Aids mata 33 pessoas por dia no Brasil

As mulheres de 13 a 19 anos, os jovens gays e as travestis são os mais vulneráveis”, diz Ministro da Saúde


O Ministério da Saúde e a Secretaria de Estado da Saúde de São Paulo divulgaram nesta segunda-feira, dia 28, o novo boletim de Aids e Doenças Sexualmente Transmissíveis (DST).

Segundo o governo federal, em 2010, foram registradas 11.965 mortes pela doença, uma média de 32,7 (33) óbitos por dia. Em São Paulo estão concentrados 3.141 registros, ou seja, 9 mortes diárias.

Pelos números nacionais, 0,6% da população brasileira convive com o vírus HIV, o que indica que 630 mil habitantes têm o vírus. Em 2010, foram registrados 34.212 novos casos de aids, uma ligeira queda comparado aos 35.979 notificados em 2009.

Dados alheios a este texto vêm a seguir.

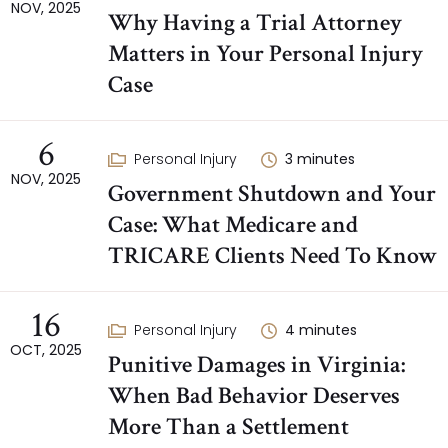
NOV, 2025
Why Having a Trial Attorney
Matters in Your Personal Injury
Case
6
Personal Injury
3
minutes
NOV, 2025
Government Shutdown and Your
Case: What Medicare and
TRICARE Clients Need To Know
16
Personal Injury
4
minutes
OCT, 2025
Punitive Damages in Virginia:
When Bad Behavior Deserves
More Than a Settlement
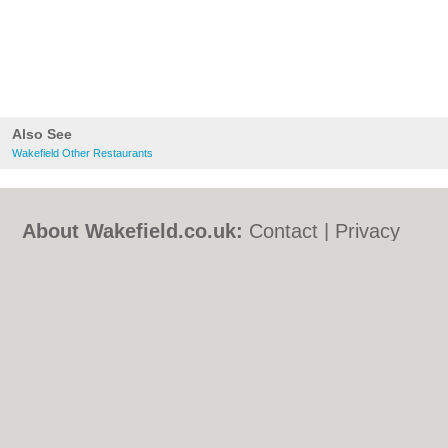
Also See
Wakefield Other Restaurants
About Wakefield.co.uk:
Contact
|
Privacy
Policy
|
Cookie Policy
|
Revoke cookie/ad
consent |
Terms of Use
|
Community
Guidelines
|
FAQs
|
Add a Business
Categories:
Bars
|
Bed & Breakfast
|
Bridal
Shops
|
Builders
|
Carpet Cleaning
|
Central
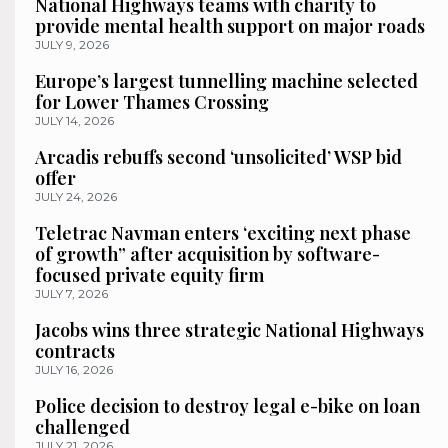
National Highways teams with charity to
provide mental health support on major roads
JULY 9, 2026
Europe’s largest tunnelling machine selected
for Lower Thames Crossing
JULY 14, 2026
Arcadis rebuffs second ‘unsolicited’ WSP bid
offer
JULY 24, 2026
Teletrac Navman enters ‘exciting next phase
of growth” after acquisition by software-
focused private equity firm
JULY 7, 2026
Jacobs wins three strategic National Highways
contracts
JULY 16, 2026
Police decision to destroy legal e-bike on loan
challenged
JULY 21, 2026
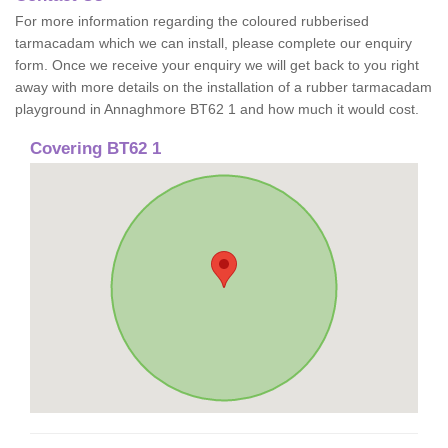
For more information regarding the coloured rubberised
tarmacadam which we can install, please complete our enquiry
form. Once we receive your enquiry we will get back to you right
away with more details on the installation of a rubber tarmacadam
playground in Annaghmore BT62 1 and how much it would cost.
Covering BT62 1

"Esse boletim nos mostra que mais pessoas vivem com HIV/AIDS e há uma estabilidade de números gerais da epidemia no País”, afirmou durante o evento o Ministro da Saúde, Alexandre Padilha. “Outro ponto importante que esse boletim nos mostra é que há uma geração, que por não ter vivido o que foi enfrentamento da epidemia na década de 90, que precisa ser focada nas estratégias de prevenção. Há três grupos importantes entre os vulneráveis, as mulheres de 13 a 19 anos, os jovens gays e as travestis”, completou Padilha que fez questão de ressaltar que os “dados mostram que a aids está presente em todo o País, em todos os municípios, em todas as faixas etárias”. “A AIDS não escolhe cara ou paciente".

De mãe para filho

O Brasil reduziu em 40,7% a taxa de incidência de casos de AIDS em crianças menores de cinco anos de idade entre 1998 e 2010, passando de 5,9 para 3,5 casos por 100 mil habitantes. Essa é uma taxa considerada importante pelo Ministério da Saúde para monitorar a transmissão do vírus de mães para filhos – transmissão vertical – já que 85,8% dos casos de AIDS nessa faixa etária acontecem com esse tipo de transmissão.

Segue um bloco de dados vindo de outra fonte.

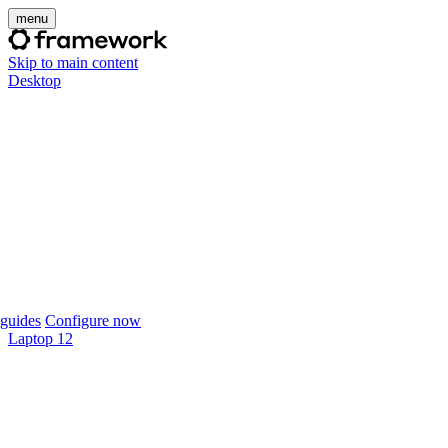
menu
Skip to main content
Desktop
guides
Configure now
Laptop 12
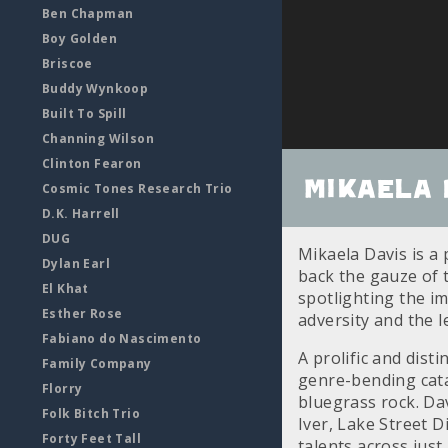
Ben Chapman
Boy Golden
Briscoe
Buddy Wynkoop
Built To Spill
Channing Wilson
Clinton Fearon
Mikaela 
Cosmic Tones Research Trio
D.K. Harrell
DUG
Mikaela Davis is a
Dylan Earl
back the gauze of t
El Khat
spotlighting the i
Esther Rose
adversity and the l
Fabiano do Nascimento
A prolific and dist
Family Company
genre-bending cata
Florry
bluegrass rock. Da
Folk Bitch Trio
Iver, Lake Street D
Forty Feet Tall
talents across just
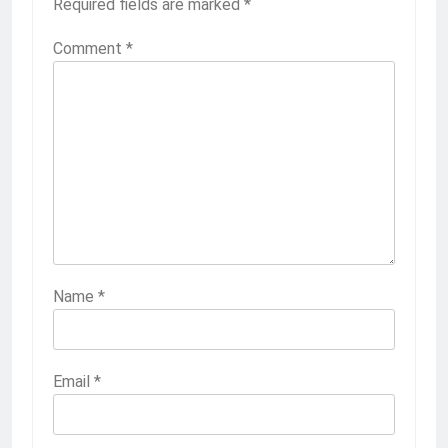
Required fields are marked
*
Comment
*
Name
*
Email
*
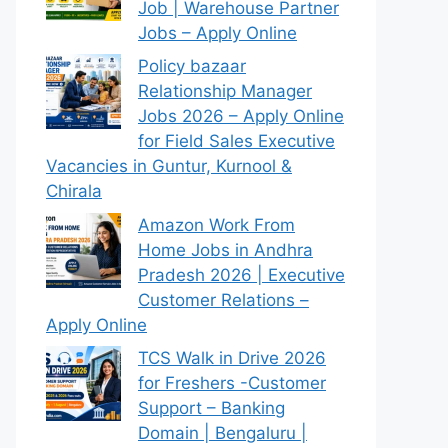
Job | Warehouse Partner
Jobs – Apply Online
Policy bazaar
Relationship Manager
Jobs 2026 – Apply Online
for Field Sales Executive
Vacancies in Guntur, Kurnool &
Chirala
Amazon Work From
Home Jobs in Andhra
Pradesh 2026 | Executive
Customer Relations –
Apply Online
TCS Walk in Drive 2026
for Freshers -Customer
Support – Banking
Domain | Bengaluru |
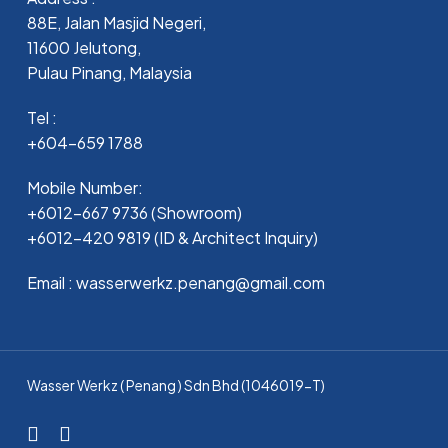
88E, Jalan Masjid Negeri,
11600 Jelutong,
Pulau Pinang, Malaysia
Tel :
+604-659 1788
Mobile Number:
+6012-667 9736 (Showroom)
+6012-420 9819 (ID & Architect Inquiry)
Email : wasserwerkz.penang@gmail.com
Wasser Werkz ( Penang ) Sdn Bhd (1046019-T)
facebook
whatsapp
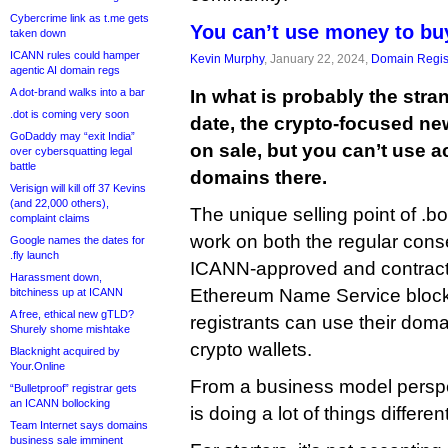
Cybercrime link as t.me gets
You can’t use money to bu
taken down
ICANN rules could hamper
Kevin Murphy
, January 22, 2024,
Domain Regis
agentic AI domain regs
A dot-brand walks into a bar
In what is probably the str
.dot is coming very soon
date, the crypto-focused n
GoDaddy may “exit India”
on sale, but you can’t use 
over cybersquatting legal
battle
domains there.
Verisign will kill off 37 Kevins
(and 22,000 others),
The unique selling point of .b
complaint claims
work on both the regular con
Google names the dates for
.fly launch
ICANN-approved and contrac
Harassment down,
Ethereum Name Service blockc
bitchiness up at ICANN
A free, ethical new gTLD?
registrants can use their doma
Shurely shome mishtake
crypto wallets.
Blacknight acquired by
Your.Online
From a business model perspec
“Bulletproof” registrar gets
an ICANN bollocking
is doing a lot of things different
Team Internet says domains
business sale imminent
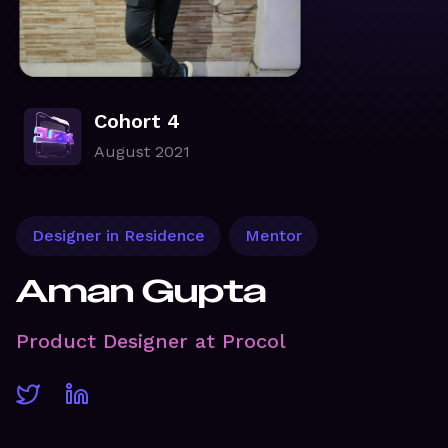
Cohort 4
August 2021
Designer in Residence
Mentor
Aman Gupta
Product Designer at Procol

Para Padilha, esse é um dado importante porque a meta brasileira é eliminar a transmissão vertical até final de 2015, o que significa ter taxa de transmissão menor do que 1%. Hoje, ela está em 3%. “A Rede Cegonha distribui 4,5 milhões de testes rápidos para postos de saúde para que sejam usados durante o pré-natal. Isso reduz o risco de transmissão, porque podemos medicar as mulheres de maneira correta”, afirma.

Mais casos no Rio Grande do Sul

A região Sul apresentou a maior taxa de incidência de casos de AIDS no Brasil em 2010. Foram registrados 28,8 casos novos a cada 100 mil habitantes. As regiões Norte e Sudeste registraram as maiores proporções de casos na sequência: 20,6 e 17,6 a cada 100 mil habitantes. Na região Centro-Oeste, a taxa de incidência ficou em 15,7 e de 12,6 no Nordeste.

A situação do Sul chamou a atenção do Ministério da Saúde. Os estados da região concentram 23% dos casos registrados em 2010, apesar de abrigarem 14,4% da população brasileira. Entre os 100 municípios brasileiros com mais de 50 mil habitantes, os dez primeiros são da região Sul. Porto Alegre lidera a lista, com taxa de incidência de 99,8 casos de AIDS por 100 mil habitantes.

“O que nos chamou a atenção na Região Sul e, especialmente, no Rio Grande do Sul, foi a maior proporção de casos de AIDS em relação à população do Sul do País. Além disso, o aumento de casos identificados a partir dos pequenos municípios. Essa pode ser uma fotografia do passado, porque o diagnóstico é feito dez anos após a contaminação em geral. O que pode explicar um pouco essa situação do Sul é que, há dez anos, era onde havia grande transmissão do HIV por causa do uso de drogas injetáveis”, diz Padilha.